Given information -
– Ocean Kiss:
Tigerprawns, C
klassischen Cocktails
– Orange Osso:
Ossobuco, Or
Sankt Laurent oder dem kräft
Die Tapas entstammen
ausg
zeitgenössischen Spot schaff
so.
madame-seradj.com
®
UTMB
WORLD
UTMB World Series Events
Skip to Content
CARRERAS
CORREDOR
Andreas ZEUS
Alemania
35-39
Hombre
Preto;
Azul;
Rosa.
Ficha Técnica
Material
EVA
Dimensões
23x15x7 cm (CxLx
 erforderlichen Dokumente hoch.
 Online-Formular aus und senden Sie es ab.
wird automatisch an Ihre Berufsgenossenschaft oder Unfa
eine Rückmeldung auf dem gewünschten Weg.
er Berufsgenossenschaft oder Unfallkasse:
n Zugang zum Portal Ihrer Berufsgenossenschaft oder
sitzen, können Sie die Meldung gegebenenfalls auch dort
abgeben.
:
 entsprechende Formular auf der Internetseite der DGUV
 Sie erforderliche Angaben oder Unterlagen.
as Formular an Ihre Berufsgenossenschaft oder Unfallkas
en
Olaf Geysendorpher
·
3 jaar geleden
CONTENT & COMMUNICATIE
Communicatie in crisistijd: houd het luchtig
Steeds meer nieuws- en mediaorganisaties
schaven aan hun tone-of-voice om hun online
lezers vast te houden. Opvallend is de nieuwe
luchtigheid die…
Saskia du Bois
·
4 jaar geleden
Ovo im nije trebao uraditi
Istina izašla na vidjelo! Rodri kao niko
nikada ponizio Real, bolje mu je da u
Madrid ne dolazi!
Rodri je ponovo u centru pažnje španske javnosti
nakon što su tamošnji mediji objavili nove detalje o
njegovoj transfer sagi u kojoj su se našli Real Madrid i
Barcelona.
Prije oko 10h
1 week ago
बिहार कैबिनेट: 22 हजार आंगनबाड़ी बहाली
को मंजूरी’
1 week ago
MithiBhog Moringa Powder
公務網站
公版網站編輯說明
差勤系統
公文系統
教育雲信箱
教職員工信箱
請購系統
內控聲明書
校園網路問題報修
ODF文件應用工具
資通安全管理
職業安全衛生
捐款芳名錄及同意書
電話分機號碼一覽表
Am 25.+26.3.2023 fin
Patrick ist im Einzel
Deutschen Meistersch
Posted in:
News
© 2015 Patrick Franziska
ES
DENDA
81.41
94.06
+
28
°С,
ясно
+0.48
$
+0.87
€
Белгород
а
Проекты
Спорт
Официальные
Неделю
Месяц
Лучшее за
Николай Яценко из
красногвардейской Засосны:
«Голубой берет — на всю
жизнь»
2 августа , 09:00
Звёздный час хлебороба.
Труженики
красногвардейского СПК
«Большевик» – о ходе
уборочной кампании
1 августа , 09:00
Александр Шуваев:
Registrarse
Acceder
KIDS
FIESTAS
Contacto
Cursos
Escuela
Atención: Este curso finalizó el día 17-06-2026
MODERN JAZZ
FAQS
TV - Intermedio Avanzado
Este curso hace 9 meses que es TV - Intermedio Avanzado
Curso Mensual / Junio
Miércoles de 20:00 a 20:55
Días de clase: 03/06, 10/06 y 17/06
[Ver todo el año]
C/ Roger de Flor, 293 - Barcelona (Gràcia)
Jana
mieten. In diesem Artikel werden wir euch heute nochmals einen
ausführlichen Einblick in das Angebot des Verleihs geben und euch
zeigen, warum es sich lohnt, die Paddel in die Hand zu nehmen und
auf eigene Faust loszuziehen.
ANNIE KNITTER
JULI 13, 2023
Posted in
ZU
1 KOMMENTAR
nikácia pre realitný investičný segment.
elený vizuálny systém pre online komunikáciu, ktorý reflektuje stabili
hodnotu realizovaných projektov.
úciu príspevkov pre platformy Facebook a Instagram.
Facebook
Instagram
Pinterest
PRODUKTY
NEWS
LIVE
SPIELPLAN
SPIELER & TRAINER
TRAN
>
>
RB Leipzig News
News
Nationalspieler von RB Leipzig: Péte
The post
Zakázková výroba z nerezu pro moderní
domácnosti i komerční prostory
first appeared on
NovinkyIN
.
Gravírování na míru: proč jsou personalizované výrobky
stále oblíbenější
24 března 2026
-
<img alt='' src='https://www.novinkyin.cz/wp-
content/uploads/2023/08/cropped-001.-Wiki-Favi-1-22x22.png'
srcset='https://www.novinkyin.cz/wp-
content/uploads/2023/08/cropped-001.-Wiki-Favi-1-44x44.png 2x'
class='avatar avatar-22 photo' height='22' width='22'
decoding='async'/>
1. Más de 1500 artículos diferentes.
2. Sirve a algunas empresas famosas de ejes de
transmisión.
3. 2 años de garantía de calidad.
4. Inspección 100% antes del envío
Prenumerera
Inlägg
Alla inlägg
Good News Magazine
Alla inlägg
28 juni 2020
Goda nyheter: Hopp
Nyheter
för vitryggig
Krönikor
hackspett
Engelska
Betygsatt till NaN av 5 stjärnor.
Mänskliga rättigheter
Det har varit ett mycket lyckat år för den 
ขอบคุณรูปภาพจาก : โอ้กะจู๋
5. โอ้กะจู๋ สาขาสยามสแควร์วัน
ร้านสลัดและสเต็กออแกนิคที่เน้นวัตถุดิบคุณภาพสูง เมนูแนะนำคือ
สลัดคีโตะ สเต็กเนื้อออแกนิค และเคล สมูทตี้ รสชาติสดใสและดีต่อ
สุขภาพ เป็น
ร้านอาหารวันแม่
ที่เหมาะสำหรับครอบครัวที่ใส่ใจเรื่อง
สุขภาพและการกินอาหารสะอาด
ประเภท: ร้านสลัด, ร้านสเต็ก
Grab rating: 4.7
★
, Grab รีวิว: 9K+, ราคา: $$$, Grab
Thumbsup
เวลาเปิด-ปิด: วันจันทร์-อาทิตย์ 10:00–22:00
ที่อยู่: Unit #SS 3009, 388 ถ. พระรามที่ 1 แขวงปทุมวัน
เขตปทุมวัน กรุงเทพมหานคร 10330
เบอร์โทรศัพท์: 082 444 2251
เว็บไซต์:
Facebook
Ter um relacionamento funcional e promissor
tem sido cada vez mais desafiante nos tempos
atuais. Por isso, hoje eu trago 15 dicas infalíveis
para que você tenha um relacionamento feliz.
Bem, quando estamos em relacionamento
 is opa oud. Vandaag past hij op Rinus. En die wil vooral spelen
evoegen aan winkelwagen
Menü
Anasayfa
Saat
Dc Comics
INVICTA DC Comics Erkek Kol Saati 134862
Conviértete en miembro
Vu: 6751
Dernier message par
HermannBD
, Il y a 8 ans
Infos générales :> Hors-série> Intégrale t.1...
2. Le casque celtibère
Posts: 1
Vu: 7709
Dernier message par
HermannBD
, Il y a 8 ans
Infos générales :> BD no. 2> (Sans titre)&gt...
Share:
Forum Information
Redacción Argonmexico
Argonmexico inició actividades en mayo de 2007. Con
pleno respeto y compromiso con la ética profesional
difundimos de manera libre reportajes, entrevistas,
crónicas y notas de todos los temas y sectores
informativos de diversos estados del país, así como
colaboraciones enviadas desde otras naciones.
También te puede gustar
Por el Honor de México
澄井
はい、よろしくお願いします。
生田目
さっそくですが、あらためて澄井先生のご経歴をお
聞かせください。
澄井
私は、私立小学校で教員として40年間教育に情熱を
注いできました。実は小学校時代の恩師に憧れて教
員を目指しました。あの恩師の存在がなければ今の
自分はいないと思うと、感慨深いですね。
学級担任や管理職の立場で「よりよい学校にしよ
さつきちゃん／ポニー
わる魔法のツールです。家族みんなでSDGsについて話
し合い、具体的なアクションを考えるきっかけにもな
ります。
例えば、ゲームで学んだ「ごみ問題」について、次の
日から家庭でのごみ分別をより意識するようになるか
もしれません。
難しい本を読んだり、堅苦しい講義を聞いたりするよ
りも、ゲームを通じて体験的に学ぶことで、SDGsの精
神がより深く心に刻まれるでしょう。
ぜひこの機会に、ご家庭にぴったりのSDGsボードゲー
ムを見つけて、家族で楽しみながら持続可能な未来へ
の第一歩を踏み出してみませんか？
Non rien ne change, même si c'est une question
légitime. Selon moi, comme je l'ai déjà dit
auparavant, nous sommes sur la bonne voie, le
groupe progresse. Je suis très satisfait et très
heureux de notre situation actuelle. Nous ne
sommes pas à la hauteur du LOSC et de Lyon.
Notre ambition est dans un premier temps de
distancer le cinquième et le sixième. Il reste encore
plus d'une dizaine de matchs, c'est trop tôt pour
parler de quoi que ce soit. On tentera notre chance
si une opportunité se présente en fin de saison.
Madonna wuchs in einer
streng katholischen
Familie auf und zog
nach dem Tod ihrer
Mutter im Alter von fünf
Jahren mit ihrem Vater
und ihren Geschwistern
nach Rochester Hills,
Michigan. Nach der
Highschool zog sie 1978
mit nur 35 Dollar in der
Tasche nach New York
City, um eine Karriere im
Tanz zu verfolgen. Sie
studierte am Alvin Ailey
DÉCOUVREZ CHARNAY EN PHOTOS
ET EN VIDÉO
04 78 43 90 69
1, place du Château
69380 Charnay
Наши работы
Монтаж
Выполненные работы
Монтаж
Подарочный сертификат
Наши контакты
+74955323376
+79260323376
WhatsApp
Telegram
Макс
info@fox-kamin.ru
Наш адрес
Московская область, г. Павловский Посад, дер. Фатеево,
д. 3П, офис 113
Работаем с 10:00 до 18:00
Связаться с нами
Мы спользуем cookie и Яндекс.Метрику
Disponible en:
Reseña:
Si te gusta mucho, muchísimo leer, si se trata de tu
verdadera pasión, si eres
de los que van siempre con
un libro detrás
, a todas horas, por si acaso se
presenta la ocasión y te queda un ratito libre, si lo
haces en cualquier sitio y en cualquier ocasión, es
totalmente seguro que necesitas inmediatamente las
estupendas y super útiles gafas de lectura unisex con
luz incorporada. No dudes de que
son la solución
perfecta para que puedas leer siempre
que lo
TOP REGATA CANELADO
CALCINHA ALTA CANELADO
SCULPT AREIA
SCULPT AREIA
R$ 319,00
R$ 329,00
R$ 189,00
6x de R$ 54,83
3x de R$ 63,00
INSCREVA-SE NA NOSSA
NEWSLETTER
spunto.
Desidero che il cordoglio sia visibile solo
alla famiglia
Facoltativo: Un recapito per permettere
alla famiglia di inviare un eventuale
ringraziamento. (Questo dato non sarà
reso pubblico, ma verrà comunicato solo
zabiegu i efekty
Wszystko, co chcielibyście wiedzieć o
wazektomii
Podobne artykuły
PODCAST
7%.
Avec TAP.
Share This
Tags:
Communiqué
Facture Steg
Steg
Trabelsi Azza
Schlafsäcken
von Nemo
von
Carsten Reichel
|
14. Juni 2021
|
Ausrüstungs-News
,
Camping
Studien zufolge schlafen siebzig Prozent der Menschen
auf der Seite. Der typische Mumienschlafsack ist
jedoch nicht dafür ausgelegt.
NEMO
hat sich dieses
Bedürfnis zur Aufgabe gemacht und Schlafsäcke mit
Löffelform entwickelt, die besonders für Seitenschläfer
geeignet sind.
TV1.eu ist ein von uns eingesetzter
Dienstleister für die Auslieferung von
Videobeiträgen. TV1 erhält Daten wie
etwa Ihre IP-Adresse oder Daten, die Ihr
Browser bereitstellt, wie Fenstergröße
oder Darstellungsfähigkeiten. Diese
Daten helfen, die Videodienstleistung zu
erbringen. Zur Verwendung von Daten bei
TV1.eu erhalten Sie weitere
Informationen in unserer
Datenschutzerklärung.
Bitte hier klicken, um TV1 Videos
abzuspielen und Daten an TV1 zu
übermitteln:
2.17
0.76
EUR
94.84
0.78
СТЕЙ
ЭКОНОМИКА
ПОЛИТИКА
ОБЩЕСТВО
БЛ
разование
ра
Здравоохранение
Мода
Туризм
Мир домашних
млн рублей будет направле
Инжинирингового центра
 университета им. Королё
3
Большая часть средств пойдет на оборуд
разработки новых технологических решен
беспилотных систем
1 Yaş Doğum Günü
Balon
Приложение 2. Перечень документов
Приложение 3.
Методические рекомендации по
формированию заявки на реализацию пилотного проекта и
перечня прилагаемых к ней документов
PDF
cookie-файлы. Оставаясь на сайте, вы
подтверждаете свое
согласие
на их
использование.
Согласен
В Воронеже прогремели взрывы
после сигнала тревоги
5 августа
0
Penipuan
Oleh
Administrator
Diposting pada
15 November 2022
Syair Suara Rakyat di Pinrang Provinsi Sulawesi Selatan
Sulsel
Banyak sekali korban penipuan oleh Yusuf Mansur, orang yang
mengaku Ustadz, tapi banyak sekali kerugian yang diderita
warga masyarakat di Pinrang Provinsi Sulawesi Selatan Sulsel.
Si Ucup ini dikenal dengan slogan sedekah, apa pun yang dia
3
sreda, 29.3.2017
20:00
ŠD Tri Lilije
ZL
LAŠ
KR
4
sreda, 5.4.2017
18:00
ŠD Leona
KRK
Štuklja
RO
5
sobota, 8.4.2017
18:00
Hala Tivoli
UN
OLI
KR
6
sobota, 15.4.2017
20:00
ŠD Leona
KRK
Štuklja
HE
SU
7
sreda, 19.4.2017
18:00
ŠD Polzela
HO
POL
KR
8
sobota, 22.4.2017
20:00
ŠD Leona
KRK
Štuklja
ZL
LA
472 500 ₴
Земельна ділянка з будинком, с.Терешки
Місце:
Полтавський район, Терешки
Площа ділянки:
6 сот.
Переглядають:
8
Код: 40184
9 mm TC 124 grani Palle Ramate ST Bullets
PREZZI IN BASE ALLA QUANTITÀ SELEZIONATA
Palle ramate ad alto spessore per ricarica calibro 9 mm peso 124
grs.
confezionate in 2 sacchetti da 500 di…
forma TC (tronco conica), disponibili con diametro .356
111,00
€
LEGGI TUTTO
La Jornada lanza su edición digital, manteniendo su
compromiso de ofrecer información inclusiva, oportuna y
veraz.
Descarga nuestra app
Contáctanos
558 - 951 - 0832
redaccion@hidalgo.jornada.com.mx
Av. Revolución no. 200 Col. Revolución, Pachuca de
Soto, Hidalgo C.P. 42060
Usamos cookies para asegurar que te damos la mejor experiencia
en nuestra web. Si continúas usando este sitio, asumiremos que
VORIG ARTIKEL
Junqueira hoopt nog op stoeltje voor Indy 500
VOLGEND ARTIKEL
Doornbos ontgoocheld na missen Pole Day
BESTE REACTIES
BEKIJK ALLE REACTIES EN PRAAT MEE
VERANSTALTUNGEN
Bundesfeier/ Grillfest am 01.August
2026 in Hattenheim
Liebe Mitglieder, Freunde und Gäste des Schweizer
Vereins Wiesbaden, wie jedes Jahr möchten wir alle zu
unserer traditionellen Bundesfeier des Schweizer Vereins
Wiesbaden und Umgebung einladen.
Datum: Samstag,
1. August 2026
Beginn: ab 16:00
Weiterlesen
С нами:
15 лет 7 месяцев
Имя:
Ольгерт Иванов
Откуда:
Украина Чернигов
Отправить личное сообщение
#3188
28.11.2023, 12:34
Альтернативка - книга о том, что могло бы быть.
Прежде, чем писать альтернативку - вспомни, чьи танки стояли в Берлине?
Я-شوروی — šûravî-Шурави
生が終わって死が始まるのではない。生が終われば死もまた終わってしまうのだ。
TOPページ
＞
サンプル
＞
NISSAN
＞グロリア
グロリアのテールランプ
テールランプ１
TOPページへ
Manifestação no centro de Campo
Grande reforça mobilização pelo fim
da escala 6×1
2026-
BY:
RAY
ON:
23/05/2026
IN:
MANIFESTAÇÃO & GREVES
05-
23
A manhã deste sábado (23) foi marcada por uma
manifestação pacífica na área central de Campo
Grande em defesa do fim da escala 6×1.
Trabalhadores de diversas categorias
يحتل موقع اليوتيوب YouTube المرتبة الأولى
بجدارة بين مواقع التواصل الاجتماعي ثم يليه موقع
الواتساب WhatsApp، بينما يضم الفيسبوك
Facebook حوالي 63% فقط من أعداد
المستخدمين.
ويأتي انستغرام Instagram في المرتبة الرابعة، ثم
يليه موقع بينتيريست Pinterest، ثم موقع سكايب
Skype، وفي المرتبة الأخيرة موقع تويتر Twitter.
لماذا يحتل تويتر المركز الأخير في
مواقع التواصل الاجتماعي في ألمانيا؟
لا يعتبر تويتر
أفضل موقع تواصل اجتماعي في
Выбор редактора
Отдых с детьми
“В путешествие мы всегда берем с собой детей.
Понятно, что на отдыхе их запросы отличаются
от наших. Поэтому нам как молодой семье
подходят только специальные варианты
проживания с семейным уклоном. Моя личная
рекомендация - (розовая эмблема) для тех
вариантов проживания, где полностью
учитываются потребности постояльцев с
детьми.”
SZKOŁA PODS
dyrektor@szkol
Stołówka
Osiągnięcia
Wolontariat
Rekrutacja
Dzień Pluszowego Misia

Try it - Retype only this range exactly: the first line of the data through the line where "Istina izašla na vidjelo! Rodri kao niko" appears.

Task answer -
– Ocean Kiss:
Tigerprawns, C
klassischen Cocktails
– Orange Osso:
Ossobuco, Or
Sankt Laurent oder dem kräft
Die Tapas entstammen
ausg
zeitgenössischen Spot schaff
so.
madame-seradj.com
®
UTMB
WORLD
UTMB World Series Events
Skip to Content
CARRERAS
CORREDOR
Andreas ZEUS
Alemania
35-39
Hombre
Preto;
Azul;
Rosa.
Ficha Técnica
Material
EVA
Dimensões
23x15x7 cm (CxLx
 erforderlichen Dokumente hoch.
 Online-Formular aus und senden Sie es ab.
wird automatisch an Ihre Berufsgenossenschaft oder Unfa
eine Rückmeldung auf dem gewünschten Weg.
er Berufsgenossenschaft oder Unfallkasse:
n Zugang zum Portal Ihrer Berufsgenossenschaft oder
sitzen, können Sie die Meldung gegebenenfalls auch dort
abgeben.
:
 entsprechende Formular auf der Internetseite der DGUV
 Sie erforderliche Angaben oder Unterlagen.
as Formular an Ihre Berufsgenossenschaft oder Unfallkas
en
Olaf Geysendorpher
·
3 jaar geleden
CONTENT & COMMUNICATIE
Communicatie in crisistijd: houd het luchtig
Steeds meer nieuws- en mediaorganisaties
schaven aan hun tone-of-voice om hun online
lezers vast te houden. Opvallend is de nieuwe
luchtigheid die…
Saskia du Bois
·
4 jaar geleden
Ovo im nije trebao uraditi
Istina izašla na vidjelo! Rodri kao niko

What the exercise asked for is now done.